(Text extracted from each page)
══════════════════════════════

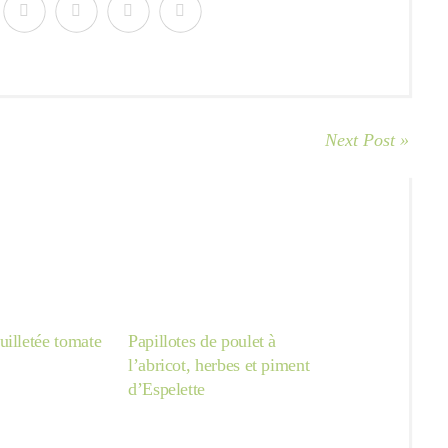
Next Post »
uilletée tomate
Papillotes de poulet à
l’abricot, herbes et piment
d’Espelette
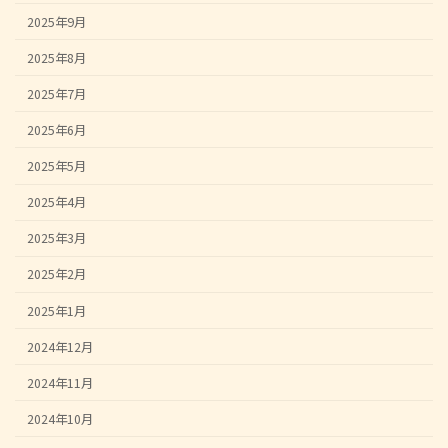
2025年9月
2025年8月
2025年7月
2025年6月
2025年5月
2025年4月
2025年3月
2025年2月
2025年1月
2024年12月
2024年11月
2024年10月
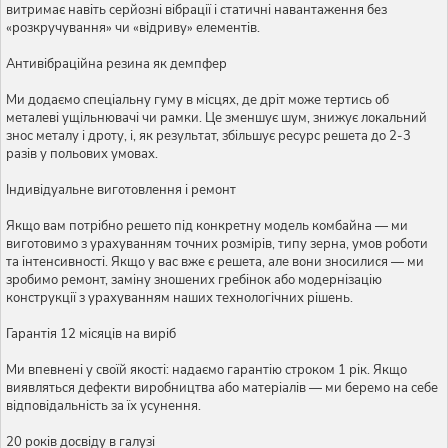
витримає навіть серйозні вібрації і статичні навантаження без
«розкручування» чи «відриву» елементів.
Антивібраційна резина як демпфер
Ми додаємо спеціальну гуму в місцях, де дріт може тертись об
металеві ущільнювачі чи рамки. Це зменшує шум, знижує локальний
знос металу і дроту, і, як результат, збільшує ресурс решета до 2-3
разів у польових умовах.
Індивідуальне виготовлення і ремонт
Якщо вам потрібно решето під конкретну модель комбайна — ми
виготовимо з урахуванням точних розмірів, типу зерна, умов роботи
та інтенсивності. Якщо у вас вже є решета, але вони зносилися — ми
зробимо ремонт, заміну зношених гребінок або модернізацію
конструкції з урахуванням наших технологічних рішень.
Гарантія 12 місяців на виріб
Ми впевнені у своїй якості: надаємо гарантію строком 1 рік. Якщо
виявляться дефекти виробництва або матеріалів — ми беремо на себе
відповідальність за їх усунення.
20 років досвіду в галузі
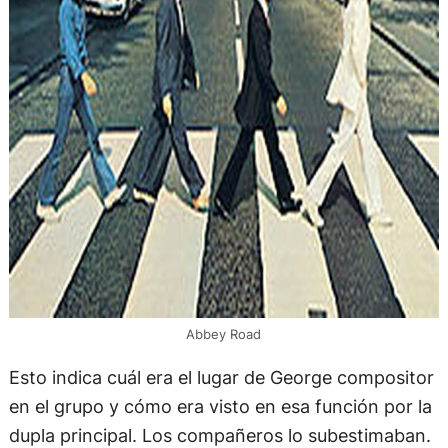
Abbey Road
Esto indica cuál era el lugar de George compositor
en el grupo y cómo era visto en esa función por la
dupla principal. Los compañeros lo subestimaban.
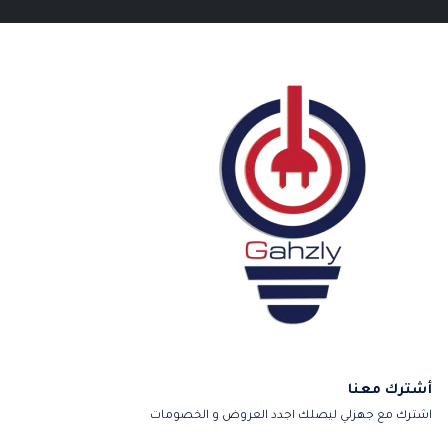
أشترك معنا
اشترك مع جهزلي ليصلك اجدد العروض و الخصومات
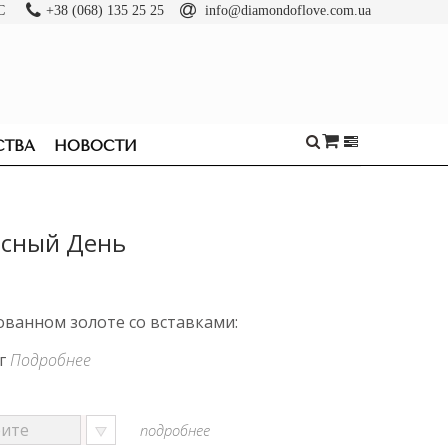
С
+38 (068) 135 25 25
info@diamondoflove.com.ua
СТВА
НОВОСТИ
есный День
ванном золоте со вставками:
рг
Подробнее
подробнее
ОБРУЧАЛЬНЫЕ
КОЛЬЦА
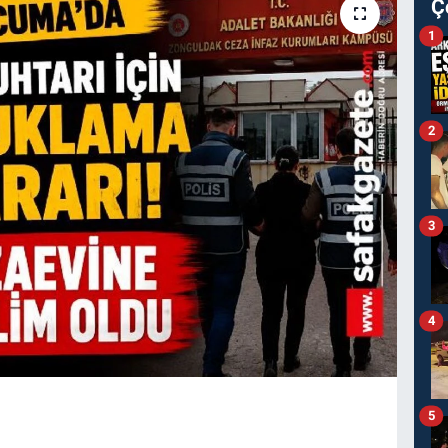
Ç
1
2
3
4
5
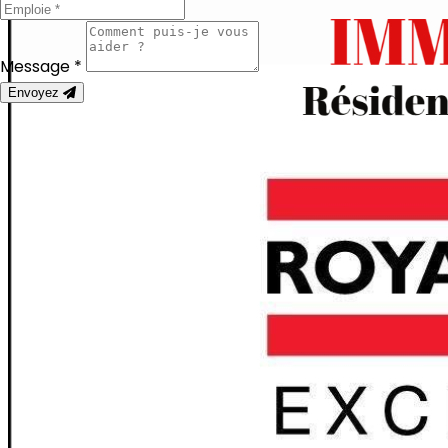
Message *
Envoyez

══════════════════════════════

Work item: Report every line in the records above that contains the word "Якщо", matching case exactly.

Result:
Якщо вам потрібно решето під конкретну модель комбайна — ми
та інтенсивності. Якщо у вас вже є решета, але вони зносилися — ми
Ми впевнені у своїй якості: надаємо гарантію строком 1 рік. Якщо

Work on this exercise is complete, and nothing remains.